AGRICULTURE NEWS - Onderstepoort Biological Products (OBP), a vaccine manufacturer that falls under the agricultural department, has signed a licensing agreement with Moredun Institute in Scotland to acquire the technology which will lead to the final development, registration, and production of a vaccine against Bovine Malignant Catarrhal Fever (BMC) or “Snotsiekte”.
BMC has been causing serious losses in the cattle farming community over the past few decades in South Africa.
It is a notifiable and untreatable viral disease which is found in cattle and is predominantly transmitted by black and blue wildebeest.
Dr George Russell, principal scientist at the Moredun Research Institute said they have been working on a protective vaccine for BMC for more than fifteen years.
"Following successful experimental and field trials of the vaccine in the UK, Kenya and South Africa, Moredun is delighted to support this partnership with OBP to further develop the vaccine for use in Africa."
Dr Peter Oberem, veterinarian and game farmer, explained that the virus is carried specifically by healthy wildebeest. "When the wildebeest become stressed, due to calving or weaning, the immunity is suppressed and they shed the snotsiekte virus from the respiratory tract. Cattle within a vicinity of a kilometre of these shedding wildebeest will begin to show symptoms, a month or more after exposure."
Thousands of cattle die annually from this disease, which has caused economic losses for cattle farmers.

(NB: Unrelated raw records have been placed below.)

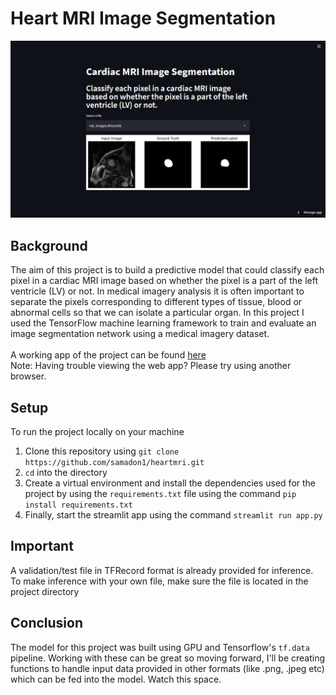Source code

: # Heart MRI Image Segmentation
![alt text](https://github.com/samadon1/heartmri/blob/main/image.png)
## Background
The aim of this project is to build a predictive model that could classify each pixel in a cardiac MRI image based on whether the pixel is a part of the left ventricle (LV) or not.
In medical imagery analysis it is often important to separate the pixels corresponding to different types of tissue, blood or abnormal cells so that we can isolate a particular organ. In this project I used the TensorFlow machine learning framework to train and evaluate an image segmentation network using a medical imagery dataset.
 <br />  <br />
 A working app of the project can be found [here](https://share.streamlit.io/samadon1/heartmri/main/app.py)
 <br />
 Note: Having trouble viewing the web app? Please try using another browser.
 
 ## Setup
 To run the project locally on your machine <br />
 1. Clone this repository using `git clone https://github.com/samadon1/heartmri.git`
 2. `cd` into the directory
 3. Create a virtual environment and install the dependencies used for the project by using the `requirements.txt` file using the command `pip install requirements.txt `
 4. Finally, start the streamlit app using the command `streamlit run app.py`

## Important
A validation/test file in TFRecord format is already provided for inference.
To make inference with your own file, make sure the file is located in the project directory

## Conclusion
The model for this project was built using GPU and Tensorflow's `tf.data` pipeline. Working with these can be great so moving forward, I'll be creating functions to handle input data provided in other formats (like .png, .jpeg etc) which can be fed into the model. Watch this space.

Affected animals develop a severe pneumonia, which results in difficulty breathing and eventually suffocate from their own mucus. Cattle with advanced cases of snotsiekte are often euthanised, to prevent further suffering.
Dr Sello Maboe, veterinarian and technical manager at OBP, said there is currently no effective treatment. "While moving cattle away from wildebeest during high-risk periods helps, having a vaccine will help add a layer of protection to cattle herds, especially where movement of animals may not be practical. The availability of an effective vaccine will therefore be a huge milestone for food security in the control of this devastating disease that has become a serious problem in the cattle farming sector in South Africa. This will also help promote a healthy interface between cattle and game farming into the future, relieving tension between the two sectors and allowing recognition of the contribution each sector brings to the country’s agricultural economy.
OBP will work with partners in the South African livestock industry to further develop and improve the technologies.
It hopes to have the vaccine registered in South Africa. This is a scoop for OBP as there is currently no other BMC vaccine available, so it could be made available to other African countries where the disease causes problems in southern and East Africa.